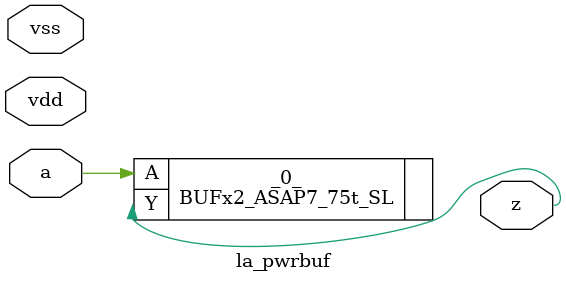
<source format=v>
/* Generated by Yosys 0.37 (git sha1 a5c7f69ed, clang 14.0.0-1ubuntu1.1 -fPIC -Os) */

module la_pwrbuf(vdd, vss, a, z);
  input a;
  wire a;
  input vdd;
  wire vdd;
  input vss;
  wire vss;
  output z;
  wire z;
  BUFx2_ASAP7_75t_SL _0_ (
    .A(a),
    .Y(z)
  );
endmodule

</source>
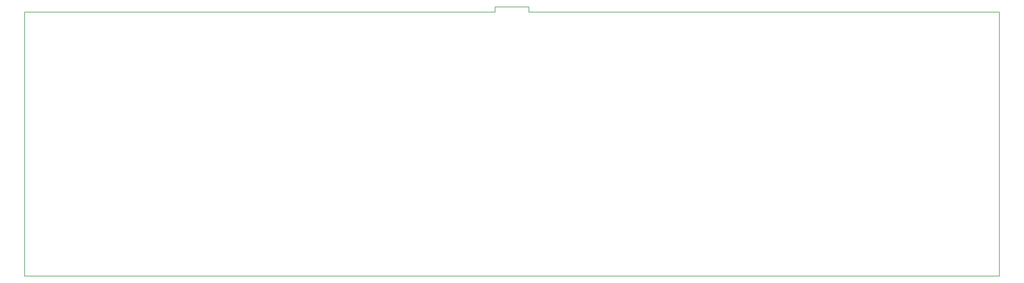
<source format=gbr>
G04 #@! TF.FileFunction,Profile,NP*
%FSLAX46Y46*%
G04 Gerber Fmt 4.6, Leading zero omitted, Abs format (unit mm)*
G04 Created by KiCad (PCBNEW 4.0.2+dfsg1-stable) date zo 09 apr 2017 14:04:06 CEST*
%MOMM*%
G01*
G04 APERTURE LIST*
%ADD10C,0.100000*%
%ADD11C,0.150000*%
G04 APERTURE END LIST*
D10*
D11*
X291592000Y6350000D02*
X291592000Y8128000D01*
X6350000Y6350000D02*
X291592000Y6350000D01*
X6350000Y8128000D02*
X6350000Y6350000D01*
X291592000Y83820000D02*
X291592000Y8128000D01*
X153924000Y83820000D02*
X291592000Y83820000D01*
X153924000Y85344000D02*
X153924000Y83820000D01*
X144018000Y85344000D02*
X153924000Y85344000D01*
X144018000Y83820000D02*
X144018000Y85344000D01*
X6350000Y83820000D02*
X144018000Y83820000D01*
X6350000Y8128000D02*
X6350000Y83820000D01*
M02*

</source>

+ + + + + + +

Repeat exactly the lines from the first line of the records above through the line containing "X144018000Y83820000D02*", both included. Leave out the pictures.

Result for this task |
<source format=v>
/* Generated by Yosys 0.37 (git sha1 a5c7f69ed, clang 14.0.0-1ubuntu1.1 -fPIC -Os) */

module la_pwrbuf(vdd, vss, a, z);
  input a;
  wire a;
  input vdd;
  wire vdd;
  input vss;
  wire vss;
  output z;
  wire z;
  BUFx2_ASAP7_75t_SL _0_ (
    .A(a),
    .Y(z)
  );
endmodule

</source>
<source format=gbr>
G04 #@! TF.FileFunction,Profile,NP*
%FSLAX46Y46*%
G04 Gerber Fmt 4.6, Leading zero omitted, Abs format (unit mm)*
G04 Created by KiCad (PCBNEW 4.0.2+dfsg1-stable) date zo 09 apr 2017 14:04:06 CEST*
%MOMM*%
G01*
G04 APERTURE LIST*
%ADD10C,0.100000*%
%ADD11C,0.150000*%
G04 APERTURE END LIST*
D10*
D11*
X291592000Y6350000D02*
X291592000Y8128000D01*
X6350000Y6350000D02*
X291592000Y6350000D01*
X6350000Y8128000D02*
X6350000Y6350000D01*
X291592000Y83820000D02*
X291592000Y8128000D01*
X153924000Y83820000D02*
X291592000Y83820000D01*
X153924000Y85344000D02*
X153924000Y83820000D01*
X144018000Y85344000D02*
X153924000Y85344000D01*
X144018000Y83820000D02*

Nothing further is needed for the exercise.